Dal 1982, Michael Jackson torna indietro nel tempo; torna alla fine degli anni ’70, nel 1979 esattamente. L’anno in cui esce con il suo quarto album da solista, Off The Wall’. Da quel long play decide di inserire, nella scaletta, ‘Working day and night’, un brano influenzato molto dalla ‘disco’. Un brano, che anche in quell’occasione, lo esegue ballando e saltellando da una parte all’altra dell’immenso palco approntato per l’occasione. La canzone stessa, eseguita quella sera, non sarà presente nella versione del concerto andato in onda da noi la sera del 4 ottobre del 1992.
Prima di proseguire nel racconto di quel memorabile concerto dobbiamo soffermarci su diversi particolare che, fino adesso, non sono ancora passati sotto la nostra lente d’ingrandimento. Lo ammettiamo, ci siamo fatti anche noi trasportare dalle singole versioni live che lo stesso Re del Pop propose quella sera e non solo.
Nel senso che la scaletta del ‘Dangerous World Tour’ venne modificato in diverse occasioni. Alcune canzoni non rimasero sempre in scaletta. Tanto per fare un esempio, la canzone ‘Bad’ non venne mantenute in tutte le date, ma solamente in alcune. Per essere più chiari: il medley venne proposto a partire fin dalla prima data, quella del 27 giugno del 1992, e fino all’ottobre dell’anno successivo.
Ancora: Working day and night rimase in scaletta sempre a partire dal 27 giugno e fino al 31 dicembre dello stesso anno; ciò valeva anche per Beat It. La canzone che dava il titolo all’album, Dangerous, invece venne proposta tra gli spettacoli realizzati a partire dal 24 agosto all’11 novembre del 1993. Mentre The way you make me feel dal 27 giugno al 15 luglio del 1992 e dal 12 al 31 dicembre sempre del 1992. Queste stesse date valevano anche per la canzone ‘Bad’.

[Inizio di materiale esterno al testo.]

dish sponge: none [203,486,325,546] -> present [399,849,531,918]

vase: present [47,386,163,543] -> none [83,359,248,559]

Per quanto riguarda ‘In The Closet’ venne eseguita, in quel tour, solamente in un’unica data: quella del 16 settembre del 1992, quando il Dangerous World Tour fece tappa a Monaco, in versione strumentale, in onore alla Principessa Stefania di Monaco presente al concerto. ‘In the closet’ venne eseguita, come detto in versione strumentale, prima di Man in The Mirror.
‘Rocket Man’, invece, dal 27 giugno all’11 settembre del 1993 e ripresa durante le ultime tappe del tour: dall’8 al 10 ottobre del 1993 e dal 29 ottobre all’11 novembre dello stesso anno. Nella scaletta venne addirittura inserita anche ‘We are the world’, intonata dallo stesso coro che cantava insieme a Michael Jackson nelle ultime date del tour. Infine, Man In The Mirror: anche qui le date sono le stesse di Rocket Man.
A chiudere, per il momento, questo appuntamento, ci pensa un’altra perla datata sempre 1982, sempre estratta dal leggendario long play ‘Thriller’. ‘Beat It’. Chi la considera solamente una canzone si sbaglia di grosso. La suddetta canzone è molto di più di una semplice hit. Affonda le radici in un genere lontanissimo dalla cultura musicale afroamericana, il rock.
Esattamente si parla rock-pop e come nella tradizione del genere nato settanta anni fa, come abbiamo ricordato in uno speciale di inizio estate, Michael Jackson si scatena come i migliori rocker sulla piazza. Il momento in cui si mantiene, sospeso nel vuoto, con le mani attaccate alle transenne è un chiaro richiamo di quel classico atteggiamento di cantante scalmanato e imprudente.
D’altronde c’è un altro richiamo in quella canzone, per non dire anche nel famoso video musicale, le band da strada che furono usate realmente nella realizzazione del video stesso e, giustamente, sostituite con due ballerini esperti nel ballo e con un finale che sfocia nel hard rock più puro e semplice.